# Man, who raised Soviet Union’s flag over Berlin in 1945, dies



## v2 (Jan 11, 2008)

WWII veteran Mikhail Minin, a Hero of the Soviet Union, the man, who raised the USSR flag, the banner of Victory, over Germany’s Reichstag in May of 1945, died. 

Minin will be buried on January 12 in his native city of Pskov where he resided until then, Interfax report. 

Mikhail Minin was born in the village of Vanino in 1922. In June of 1941 he volunteered to join the army to fight against Nazi Germany. He took part in battles to liberate Leningrad from blockade and made his way across the fronts from Leningrad to Berlin. 

When the Soviet army was storming Reichstag in Berlin on April 30, 1945 Minin broke into the building and became the first man to raise the Red Banner on its tower. In May of 1945 Minin was awarded the title of the Soviet Union Hero for his deed and other services in battle. The famous photo does not show Minin but a Georgian soldier. It was not taken at the actual event. 

Josef Stalin had urged his troops to mount the flag on the Reichstag building no later than May 1, 1945. Minin's superiors had told the soldiers that any piece of red cloth fixed to the building would symbolize that the battle was won. 

Minin was part of a team of five soldiers who brought a red flag and tried to enter the building. They found most doors to be replaced by concrete and one door that was locked. The members of the group recalled seeing a tree limb nearby. Using the limb they managed to break the locked door by force. As they entered there was sporadic fire from German soldiers. They responded with their machine guns and managed to go up the stairs and reach the roof. Once there they decided to attach the flag to the large statue Germania over the entrance. At first they did not manage to fix the flag at a good place. Someone noticed that the person sitting on the statue was wearing a crown. They climbed the statue and managed to insert a metal pole with the flag inside the crown. They then used belts from their trousers to fix the flag at its location. 

Minin was recognized for his feat, but was not really rewarded. As there were no photos taken when the flag was put on the roof on 10 p.m., other photos were taken on other occasions of which the one above has become most famous. 

When the Great Patriotic War ended, Minin continued his army service. In 1959 he graduated from the Military Academy and joined special strategic purpose troops.

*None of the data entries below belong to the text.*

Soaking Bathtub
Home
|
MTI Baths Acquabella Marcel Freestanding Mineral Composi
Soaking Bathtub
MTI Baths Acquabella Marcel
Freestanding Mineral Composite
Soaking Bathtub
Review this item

Minin moved to Pskov in 1977 and decided to stay in the city afterwards. 

source: Pravda


----------



## evangilder (Jan 11, 2008)

Another famous photo of WWII. Even though the photo was done after the fact, the emotion and drama are still there.


----------



## Vassili Zaitzev (Jan 11, 2008)




----------



## DerAdlerIstGelandet (Jan 11, 2008)




----------



## Wurger (Jan 11, 2008)




----------



## Gnomey (Jan 11, 2008)




----------



## Njaco (Jan 11, 2008)




----------



## Screaming Eagle (Jan 11, 2008)




----------



## magnocain (Jan 12, 2008)




----------



## Konigstiger205 (Jan 12, 2008)

To be honest with you I would have preferred the U.S. flag or the British flag but history cannot be changed...


----------



## Wayne Little (Jan 12, 2008)




----------



## Micdrow (Jan 13, 2008)




----------



## Lucky13 (Jan 13, 2008)




----------



## Negative Creep (Jan 13, 2008)

Regarding that famous photo, I remember reading that the man at the bottom had his arm doctored to hide his 'liberated' watches


----------



## Konigstiger205 (Jan 15, 2008)

Well its already known that Russian patrols would stop people on the street and demanded their watches...


----------



## AlloySkull (Jan 16, 2008)

I have that picture on my ceiling... Beautiful and symbolic of the fall of the Third Reich...


----------